LETTERS TO THE EDITOR.
"A HIDEOUS BLUNDER."
[TO THE EDITOR OF THE "SPECTATOR."]
SIR,—As a Liberal, who feels strongly how important it is for all party spirit to be laid aside at this crisis, I must protest against your presuming that the peace made in 1881 after Majuba is looked upon by the British people as "a hideous blunder," to be compared to the coming to terms again on the first little reverse now. The action of Mr. Gladstone's Cabinet in 1881 may have been a blunder, though many Liberals must think that it would have been praise- worthy from a utilitarian as well as from a moral point of view, had subsequent Governments and Governors been strong enough to keep raiders of all degrees in hand, but no policy which was founded on a chivalrous desire to do right, and which has been hampered in its development by such then unforeseen contingencies as the crowding of Outlanders into Johannesburg, deserves the name of "hideous blander." The Jameson Raid was a hideous blunder. Those who instigated it were guilty of a crime. In the opinion of many that blunder has never been adequately repaired; the crime has certainly never been adequately punished.
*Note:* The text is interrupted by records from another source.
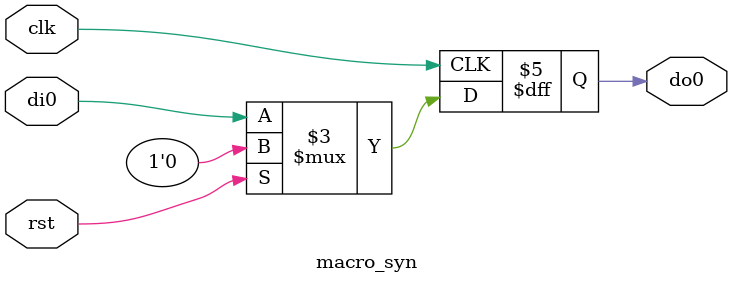
<source format=v>
module macro_syn #(parameter BW = 1) (
 input               clk,
 input      [BW-1:0] di0,
 output reg [BW-1:0] do0,
`ifdef ADDITIONAL
 input               di1,
 //output reg          do1,
 output              do1,
`endif
 input               rst
);

always @(posedge clk) begin
  if (rst) do0 <= {BW{1'b0}};
  else     do0 <= di0;
end

`ifdef ADDITIONAL
//always @(posedge clk) begin
//  if (rst) do1 <= 1'b0;
//  else     do1 <= di1;
//end
sub i_sub (
 .di (di1),
 .do (do1) );
`endif

endmodule

</source>
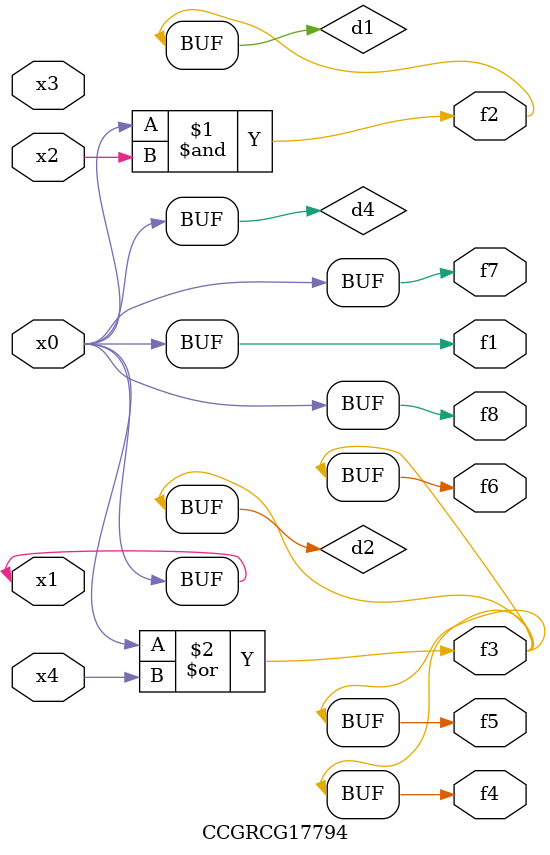
<source format=v>
module CCGRCG17794(
	input x0, x1, x2, x3, x4,
	output f1, f2, f3, f4, f5, f6, f7, f8
);

	wire d1, d2, d3, d4;

	and (d1, x0, x2);
	or (d2, x0, x4);
	nand (d3, x0, x2);
	buf (d4, x0, x1);
	assign f1 = d4;
	assign f2 = d1;
	assign f3 = d2;
	assign f4 = d2;
	assign f5 = d2;
	assign f6 = d2;
	assign f7 = d4;
	assign f8 = d4;
endmodule

</source>
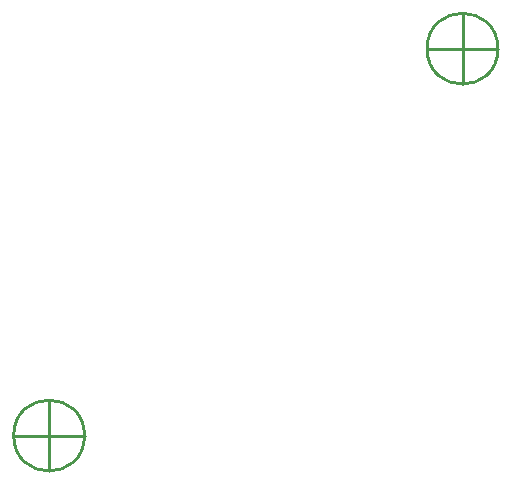
<source format=gbr>
%TF.GenerationSoftware,KiCad,Pcbnew,7.0.1*%
%TF.CreationDate,2023-08-30T01:48:52-03:00*%
%TF.ProjectId,IOT-V2,494f542d-5632-42e6-9b69-6361645f7063,rev?*%
%TF.SameCoordinates,Original*%
%TF.FileFunction,Legend,Bot*%
%TF.FilePolarity,Positive*%
%FSLAX46Y46*%
G04 Gerber Fmt 4.6, Leading zero omitted, Abs format (unit mm)*
G04 Created by KiCad (PCBNEW 7.0.1) date 2023-08-30 01:48:52*
%MOMM*%
%LPD*%
G01*
G04 APERTURE LIST*
%ADD10C,0.254000*%
G04 APERTURE END LIST*
D10*
%TO.C,H1*%
X127000000Y-82250000D02*
X133000000Y-82250000D01*
X130000000Y-79250000D02*
X130000000Y-85250000D01*
X133000000Y-82250000D02*
G75*
G03*
X133000000Y-82250000I-3000000J0D01*
G01*
%TO.C,H2*%
X92000000Y-115000000D02*
X98000000Y-115000000D01*
X95000000Y-112000000D02*
X95000000Y-118000000D01*
X98000000Y-115000000D02*
G75*
G03*
X98000000Y-115000000I-3000000J0D01*
G01*
%TD*%
M02*

</source>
It would be well for President Kruger if he could understand that the Liberals, who regard the peace of 1881 with the admiration that all noble essays deserve, and much of the action of the prominent supporters of the Outlanders with disgust, are convinced that for the sake of ultimate peace in South Africa, for the sake of the Transvaal itself, and for the sake of the still higher claims of political justice, the spirit in which the English made the peace of 1881 must be respected by the Boers. If they drive us to war now we mast leave nothing to their generosity in the future. This does not prove that we were making a hideous mistake in 1881, but only that the situation we neither of us were quite able to understand then, is different now.—I am, Sir, &c.,
W. W. V.
[We contend that the peace after Majuba had not in reality a moral basis, but was a "politic act," and was intended as such. If the grant of autonomy to the Boers had rested on moral considerations Mr. Gladstone would have granted it on the strong appeal made to him by the Boers when he became Prime Minister. Instead, after deliberately considering that appeal, he rejected it in specific terms, and supported that rejection by force of arms. When he was beaten he changed his mind, doubtless because he held, as a politician, that it was not worth while to go on with the war. We do not say that, per se, there was anything wicked in this, but it was, as we have said, essentially a " politic act," and turned out a hideous blunder. At the same time we admit that thousands of Mr. Gladstone's followers at that time really believed that the peace was based on moral considerations, and supported it on those grounds. They forgot Mr. Gladstone's peremptory refusal to give back the Transvaal before the war. We have, of course, again and again insisted that the Jameson Raid was "a hideous blunder," and have condemned in the strongest terms the conduct of all concerned therein.—ED. Spectator.]